Washington – Teary-eyed Supreme Court justices, a somber President Bush and one- time law clerk John Roberts led a long line of Americans paying their last respects to William Rehnquist, the chief justice whose conservatism helped drive the high court toward the right.
Washington protocol underscored a changing of the guard Tuesday. Roberts, the former Rehn quist clerk named to succeed his old boss as chief justice, was among the pallbearers carrying the flag-draped casket up the court’s long steps and into the Great Hall.
Rehnquist died Saturday at 80 after battling thyroid cancer.
Bush, his head bowed, and first lady Laura Bush spent about a minute standing near the casket and a short time looking at the portrait of Rehnquist on a stand nearby. Justice Antonin Scalia escorted the couple.

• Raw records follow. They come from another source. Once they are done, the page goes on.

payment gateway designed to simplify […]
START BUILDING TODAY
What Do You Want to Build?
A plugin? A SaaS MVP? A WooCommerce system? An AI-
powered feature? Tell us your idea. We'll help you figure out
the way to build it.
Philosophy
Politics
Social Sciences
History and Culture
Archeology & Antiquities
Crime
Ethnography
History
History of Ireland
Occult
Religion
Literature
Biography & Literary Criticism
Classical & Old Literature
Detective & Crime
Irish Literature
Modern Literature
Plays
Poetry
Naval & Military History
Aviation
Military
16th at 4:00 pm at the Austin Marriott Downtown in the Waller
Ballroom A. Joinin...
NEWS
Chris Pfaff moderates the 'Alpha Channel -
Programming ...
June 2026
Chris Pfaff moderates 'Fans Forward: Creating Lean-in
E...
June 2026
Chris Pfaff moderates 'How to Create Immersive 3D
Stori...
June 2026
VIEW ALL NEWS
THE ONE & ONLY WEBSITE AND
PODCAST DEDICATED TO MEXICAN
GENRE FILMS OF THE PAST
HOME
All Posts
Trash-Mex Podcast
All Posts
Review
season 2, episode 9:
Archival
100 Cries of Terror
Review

Funeral services will be at 2 p.m. today at St. Matthew’s Cathedral in Washington, open to friends and family. Bush and Vice President Dick Cheney plan to attend, and Bush is to speak, along with retiring Justice Sandra Day O’Connor and Rehnquist family members.
Flags, including the one above the court, were at half- staff in honor of Rehn quist, a Nixon appointee who served on the court for 33 years and was elevated to chief justice in 1986 by President Reagan.
In an acknowledgment of the period of mourning, Roberts’ confirmation hearings, which had been scheduled to begin Tuesday in the Senate, were delayed until Monday.
In a simple morning ceremony, six justices, along with former clerks and court staff, lined the steps outside the court, awaiting the arrival of the hearse bearing Rehnquist’s casket. Seven men and one woman – most of them former Rehnquist clerks – carried the casket past the line that included a weeping O’Connor.